2. I want to go back to school BUT only if it A.) pays me to study like an adult job does B.) does not require additional work when I am done with class like an adult job does and C.) Gives me 25 vacation days of my choice like my job does (I mean on top of daily classtime)

3. I love hosting dinner parties and throwing keggers and literally having a hoe-down every weekend, BUT the idea of strangers peeing and puking in my sparkly white toilet bowl isn't as glamorous as it was before

4. I attend the "young" events and feel it's too loud, too obnoxious, too hipstery and too, well, young BUT I attend the "adult" events and have a hard time contributing to mortgages, children and climbing the corporate ladder.
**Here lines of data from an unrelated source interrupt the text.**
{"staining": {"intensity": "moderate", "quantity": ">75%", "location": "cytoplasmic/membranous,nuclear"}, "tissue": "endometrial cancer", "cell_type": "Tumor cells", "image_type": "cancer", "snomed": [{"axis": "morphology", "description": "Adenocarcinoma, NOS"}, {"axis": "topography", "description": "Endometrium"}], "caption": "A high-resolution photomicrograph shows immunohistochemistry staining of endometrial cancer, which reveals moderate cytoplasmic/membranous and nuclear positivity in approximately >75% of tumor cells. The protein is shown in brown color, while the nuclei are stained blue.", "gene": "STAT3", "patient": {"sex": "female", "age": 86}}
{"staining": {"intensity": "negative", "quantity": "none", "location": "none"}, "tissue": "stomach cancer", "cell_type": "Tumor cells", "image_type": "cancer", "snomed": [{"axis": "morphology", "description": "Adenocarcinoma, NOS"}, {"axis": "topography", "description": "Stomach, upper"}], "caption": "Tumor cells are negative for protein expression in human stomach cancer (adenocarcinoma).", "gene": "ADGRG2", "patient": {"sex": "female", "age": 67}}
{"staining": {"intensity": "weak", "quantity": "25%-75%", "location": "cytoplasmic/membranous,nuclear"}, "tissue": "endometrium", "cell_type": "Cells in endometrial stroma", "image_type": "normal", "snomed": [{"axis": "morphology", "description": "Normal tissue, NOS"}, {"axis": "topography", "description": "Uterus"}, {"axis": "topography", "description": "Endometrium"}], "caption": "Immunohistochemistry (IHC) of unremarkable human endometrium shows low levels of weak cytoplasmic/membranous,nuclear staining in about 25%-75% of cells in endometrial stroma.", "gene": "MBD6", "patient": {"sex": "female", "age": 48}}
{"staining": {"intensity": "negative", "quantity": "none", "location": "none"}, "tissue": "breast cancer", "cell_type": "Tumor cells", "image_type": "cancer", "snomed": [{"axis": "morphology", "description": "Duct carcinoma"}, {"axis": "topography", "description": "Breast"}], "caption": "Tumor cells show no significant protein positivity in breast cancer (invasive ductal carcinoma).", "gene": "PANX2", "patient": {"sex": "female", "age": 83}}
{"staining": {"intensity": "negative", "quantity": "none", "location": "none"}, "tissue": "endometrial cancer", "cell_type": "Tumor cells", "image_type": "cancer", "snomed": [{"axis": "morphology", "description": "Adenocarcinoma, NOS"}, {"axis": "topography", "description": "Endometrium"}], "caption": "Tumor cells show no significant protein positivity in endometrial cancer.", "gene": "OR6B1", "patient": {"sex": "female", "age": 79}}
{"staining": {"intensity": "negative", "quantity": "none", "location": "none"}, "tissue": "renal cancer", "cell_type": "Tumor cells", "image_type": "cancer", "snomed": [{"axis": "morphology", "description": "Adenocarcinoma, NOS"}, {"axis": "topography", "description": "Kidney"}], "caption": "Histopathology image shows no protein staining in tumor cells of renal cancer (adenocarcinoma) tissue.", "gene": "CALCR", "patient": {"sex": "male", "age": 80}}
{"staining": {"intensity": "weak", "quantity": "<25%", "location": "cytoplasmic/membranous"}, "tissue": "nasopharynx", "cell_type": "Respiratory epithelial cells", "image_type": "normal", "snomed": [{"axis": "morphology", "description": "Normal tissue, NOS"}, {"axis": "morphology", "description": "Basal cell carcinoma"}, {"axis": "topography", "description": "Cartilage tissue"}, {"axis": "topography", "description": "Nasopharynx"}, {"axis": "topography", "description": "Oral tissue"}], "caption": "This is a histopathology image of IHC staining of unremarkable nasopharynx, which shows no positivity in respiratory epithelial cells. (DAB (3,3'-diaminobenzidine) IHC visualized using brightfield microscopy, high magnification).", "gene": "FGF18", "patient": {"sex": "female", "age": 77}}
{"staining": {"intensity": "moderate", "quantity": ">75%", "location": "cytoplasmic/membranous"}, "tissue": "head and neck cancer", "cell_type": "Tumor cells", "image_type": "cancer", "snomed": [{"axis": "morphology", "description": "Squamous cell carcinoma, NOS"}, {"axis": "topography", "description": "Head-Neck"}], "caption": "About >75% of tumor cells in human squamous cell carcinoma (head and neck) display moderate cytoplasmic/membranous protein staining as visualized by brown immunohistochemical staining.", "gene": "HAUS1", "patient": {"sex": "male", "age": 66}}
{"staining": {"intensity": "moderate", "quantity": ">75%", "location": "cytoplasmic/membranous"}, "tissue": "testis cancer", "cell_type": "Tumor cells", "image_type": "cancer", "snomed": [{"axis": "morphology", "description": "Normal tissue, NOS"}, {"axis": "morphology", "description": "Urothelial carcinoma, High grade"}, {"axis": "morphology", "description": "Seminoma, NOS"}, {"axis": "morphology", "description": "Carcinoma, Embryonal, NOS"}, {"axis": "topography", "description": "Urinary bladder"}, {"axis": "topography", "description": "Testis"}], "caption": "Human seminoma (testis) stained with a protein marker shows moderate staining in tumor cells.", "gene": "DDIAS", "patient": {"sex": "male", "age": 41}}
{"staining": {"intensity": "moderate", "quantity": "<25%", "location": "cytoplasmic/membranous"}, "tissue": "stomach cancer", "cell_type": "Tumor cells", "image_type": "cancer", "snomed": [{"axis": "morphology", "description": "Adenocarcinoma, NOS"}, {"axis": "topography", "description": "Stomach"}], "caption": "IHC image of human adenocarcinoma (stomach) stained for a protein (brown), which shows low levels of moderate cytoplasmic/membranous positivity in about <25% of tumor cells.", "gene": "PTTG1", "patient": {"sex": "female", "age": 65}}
I mean all I want to do is ask, "Can you believe Tamara in the Real Housewives last night??? I mean, for realz?"

5. I still hate going to bed and will find myself making picture frames, playing Nintendo DS or watching TV til late at night, BUT still getting my purgatory ass out of bed by at least 9 am.

6. On weekends I think about gardening, re-arranging the apartment or running errands BUT typically wake up hung over and wanting a greasy breakfast followed by a nap. (oh p.s. I don't know how to garden, am not too handy when it comes to decorating and really what are errands if not things that can be done tomorrow?)

7. In the sense of cognitive awareness I know that I should be excercising more and eating healthier as I grow older BUT I continue to tell myself that Asians have an additional 5 year bump due to high metabolism and I live in a city that celebrates fine dining so I should never waste such opportunities.

so there you have it dear avid readers. I have now bestowed upon you my deepest and most intimate thoughts. Trust me, more will be coming but, for now, I will leave you with this final thought.

If you find yourself reading this and thinking "yes, yes, yes, I agree" then there is clearly only one solution for you. Move to Brooklyn (preferably as close to Metropolitan and Graham as possible) and let's start a club together where we we act like complete teenage fools with the dignitgy and experience of an adult in purgatory.